Tokyo
Korea: Five Artists, Five Hinsek ‘White’
2018/3/10–4/28
Tokyo Gallery + BTAP is very pleased to announce the restaging of the exhibition Korea: Five Artists, Five Hinsek ‘White.’
In 1975, Tokyo Gallery organized a group exhibition titled Korea: Five Artists, Five Hinsek ‘White,’ which was the first show in Japan dedicated to the works by contemporary Korean artists. In 1972, with a hope to conceive a programming that embraces contemporary art of other Asian countries, then the director Takashi Yamamoto travelled to Korea with the artist Yoshishige Saito, Jiro Takamatu, and the art critic Yusuke Nakahara.
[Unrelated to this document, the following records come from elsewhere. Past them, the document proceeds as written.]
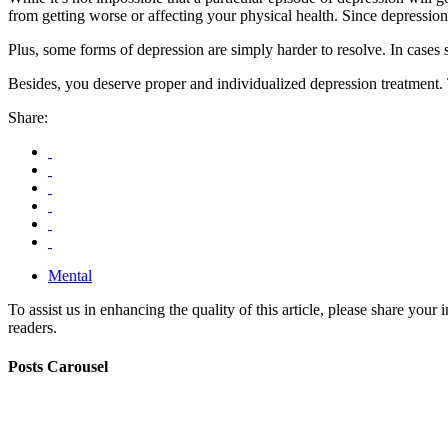
from getting worse or affecting your physical health. Since depression 
Plus, some forms of depression are simply harder to resolve. In cases 
Besides, you deserve proper and individualized depression treatment. 
Share:
Mental
To assist us in enhancing the quality of this article, please share you
readers.
Posts Carousel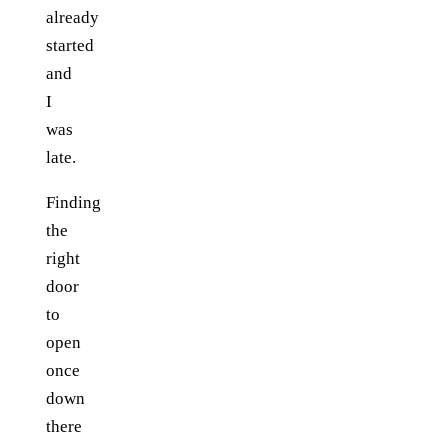
already
started
and
I
was
late.
Finding
the
right
door
to
open
once
down
there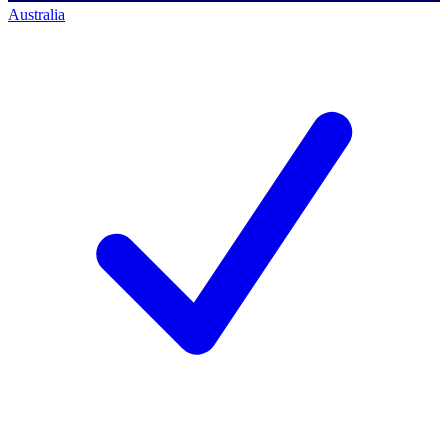
Australia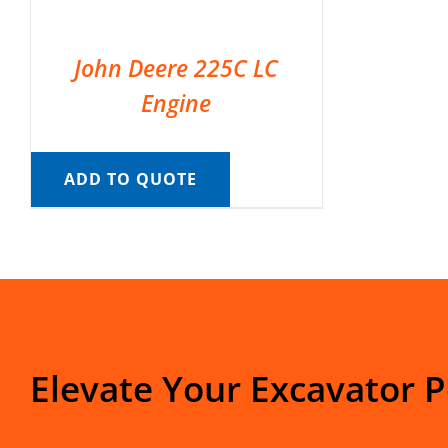
John Deere 225C LC
Engine
ADD TO QUOTE
Elevate Your Excavator 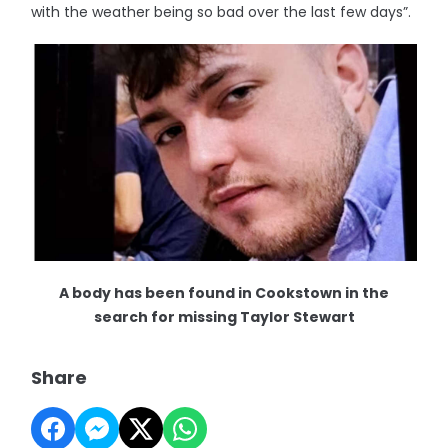
with the weather being so bad over the last few days”.
A body has been found in Cookstown in the
search for missing Taylor Stewart
Share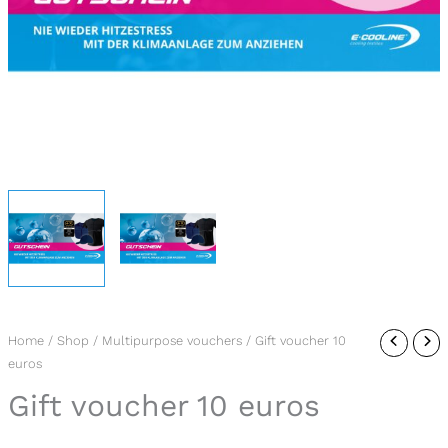
Gift
Home
/
Shop
/
Multipurpose vouchers
/ Gift voucher 10
euros
voucher
10
Gift voucher 10 euros
euros
quantity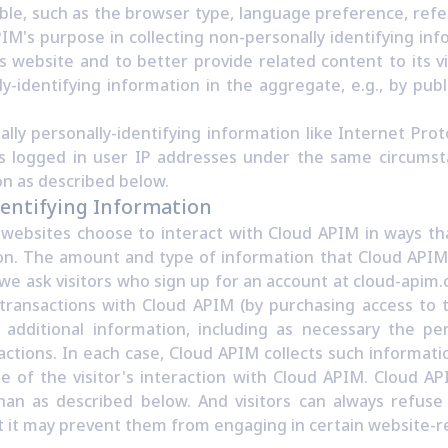
able, such as the browser type, language preference, refe
PIM's purpose in collecting non-personally identifying in
s website and to better provide related content to its v
-identifying information in the aggregate, e.g., by publ
ally personally-identifying information like Internet Prot
es logged in user IP addresses under the same circumsta
on as described below.
dentifying Information
s websites choose to interact with Cloud APIM in ways t
tion. The amount and type of information that Cloud API
 we ask visitors who sign up for an account at cloud-api
ransactions with Cloud APIM (by purchasing access to t
additional information, including as necessary the per
ctions. In each case, Cloud APIM collects such informatio
se of the visitor's interaction with Cloud APIM. Cloud A
han as described below. And visitors can always refuse 
t it may prevent them from engaging in certain website-rel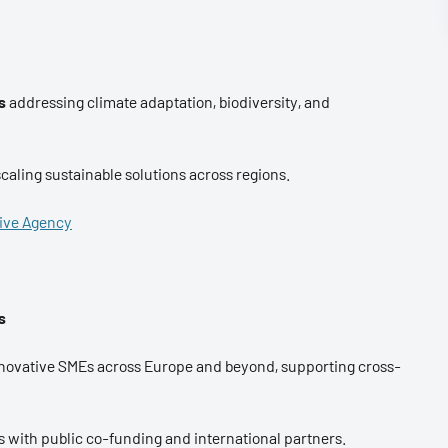
s
addressing climate adaptation, biodiversity, and
caling sustainable solutions across regions.
tive Agency
s
innovative SMEs across Europe and beyond, supporting cross-
with public co-funding and international partners.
After their visit the gallery organized the exhibition that included the paintings by the five artists Kwon Young-Woo, Park Seo-bo, Suh Seung-Won, Hur Hwang, and Lee Dong-Youb. These paintings that were composed of white monochromatic color are now acknowledged as the origin of the Korean Dansaekhwa, which is currently receiving critical attention internationally.
Dansaekhwa was a loosely organized art movement in Korea that emerged in the 1970s. This group of artists engages in the processes of working on monochrome colors, gesture of repetition, and material plasticity as potential strategies to open new possibilities for painting. While such aesthetics corresponded to that of Art Informel and Minimalism in the West, these artistic practices are based on the cultural dispositions that are unique to Asia, aiming to confront nature through the act of painting. The movement is today internationally recognized as the first Korean avant-garde movement.
Organized forty-three years after the original Korea: Five Artists, Five Hinsek ‘White’, this exhibition juxtaposes the five artists’ most recent paintings with those produced in the 1970s. Holding the exhibition in Tokyo after four decades of its initial conception, we hope to show the continuity and transformation of their respective practices.